----- Röportaj alıntısı
Sportando'nun Oktay Mahmuti ile roportajı.
https://sportando.basketball/tr/ozel-roportaj-oktay-mahmuti/
‘’ Ayrılmak gibi bir isteğim hiç yoktu. Düzgün bir proje olsaydı, devam etmek isterdim…’’
Galatasaray ile olan sözleşmenizi feshettikten sonra yurt içi ya da yurt dışında herhangi bir takımdan teklif aldınız mı? Şimdilik bu sezonu boş geçirmek sizin kararınız mıydı?
Bu sezonu boş geçirmek gibi bir niyetim yoktu, tam aksine aslında yarım sezonda devralmış olduğum için bu sezona iyi hazırlanmak ve çalışmak istiyordum, öyle bir dönemde ayrıldım Galatasaray’dan… Hatta Galatasaray’dan ayrılırken, düzgün bir projeyle yola çıkılması durumunda görevime döneceğimi de ifade ettim. Ayrı kalmak gibi bir isteğim hiç yoktu. Sonrasında yaşananlar malum.
----------
## Görev hakkında
Röportajın "Sportando'nun Oktay Mahmuti" ile başlayıp "sizin kararınız mıydı?" ile biten bölümünü, "sözleşmenizi" ifadesini "kontratınızı" ile değiştirerek yeniden verin. Sonraki liste, röportajdan bağımsız, ayrı bir malzemedir.
----- Veri kümesi kesiti
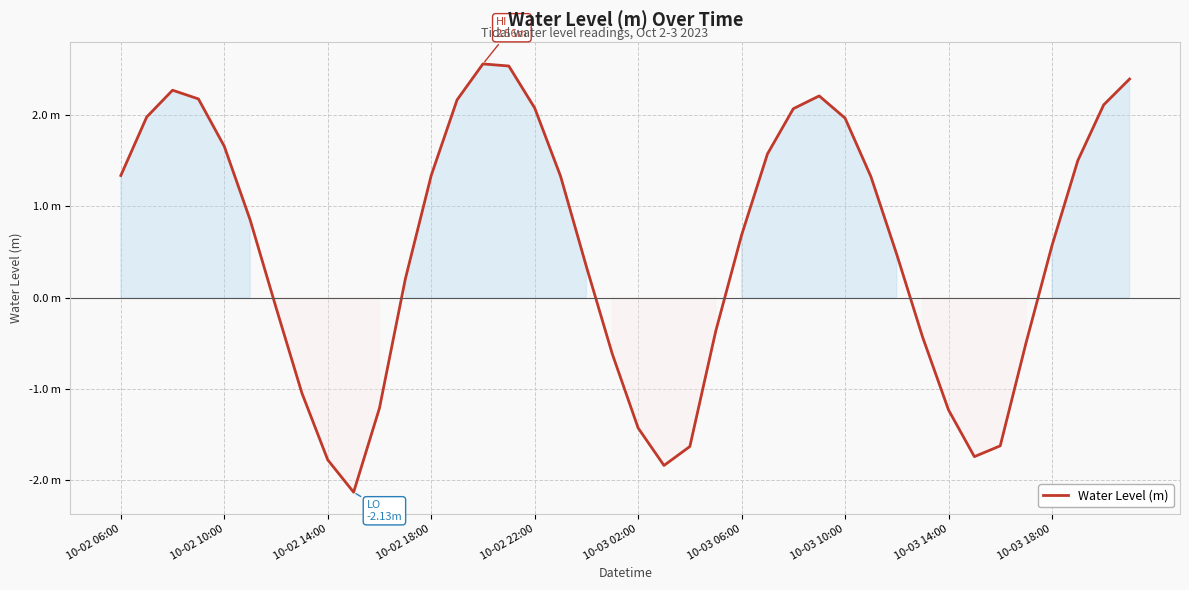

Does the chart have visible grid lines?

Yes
----------
## Problemin çözümü
Sportando'nun Oktay Mahmuti ile roportajı.
https://sportando.basketball/tr/ozel-roportaj-oktay-mahmuti/
‘’ Ayrılmak gibi bir isteğim hiç yoktu. Düzgün bir proje olsaydı, devam etmek isterdim…’’
Galatasaray ile olan kontratınızı feshettikten sonra yurt içi ya da yurt dışında herhangi bir takımdan teklif aldınız mı? Şimdilik bu sezonu boş geçirmek sizin kararınız mıydı?